Reproduce every line of text in the records word for word, and leave the pictures out of your answer.

::: Exercise input :::

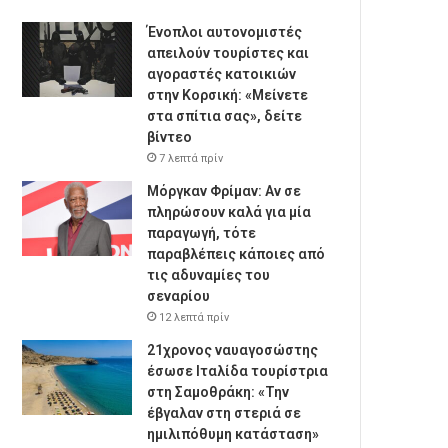
Ένοπλοι αυτονομιστές
απειλούν τουρίστες και
αγοραστές κατοικιών
στην Κορσική: «Μείνετε
στα σπίτια σας», δείτε
βίντεο
7 λεπτά πρίν
Μόργκαν Φρίμαν: Αν σε
πληρώσουν καλά για μία
παραγωγή, τότε
παραβλέπεις κάποιες από
τις αδυναμίες του
σεναρίου
12 λεπτά πρίν
21χρονος ναυαγοσώστης
έσωσε Ιταλίδα τουρίστρια
στη Σαμοθράκη: «Την
έβγαλαν στη στεριά σε
ημιλιπόθυμη κατάσταση»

:::

◆ **Exercise answer**:
Ένοπλοι αυτονομιστές
απειλούν τουρίστες και
αγοραστές κατοικιών
στην Κορσική: «Μείνετε
στα σπίτια σας», δείτε
βίντεο
7 λεπτά πρίν
Μόργκαν Φρίμαν: Αν σε
πληρώσουν καλά για μία
παραγωγή, τότε
παραβλέπεις κάποιες από
τις αδυναμίες του
σεναρίου
12 λεπτά πρίν
21χρονος ναυαγοσώστης
έσωσε Ιταλίδα τουρίστρια
στη Σαμοθράκη: «Την
έβγαλαν στη στεριά σε
ημιλιπόθυμη κατάσταση»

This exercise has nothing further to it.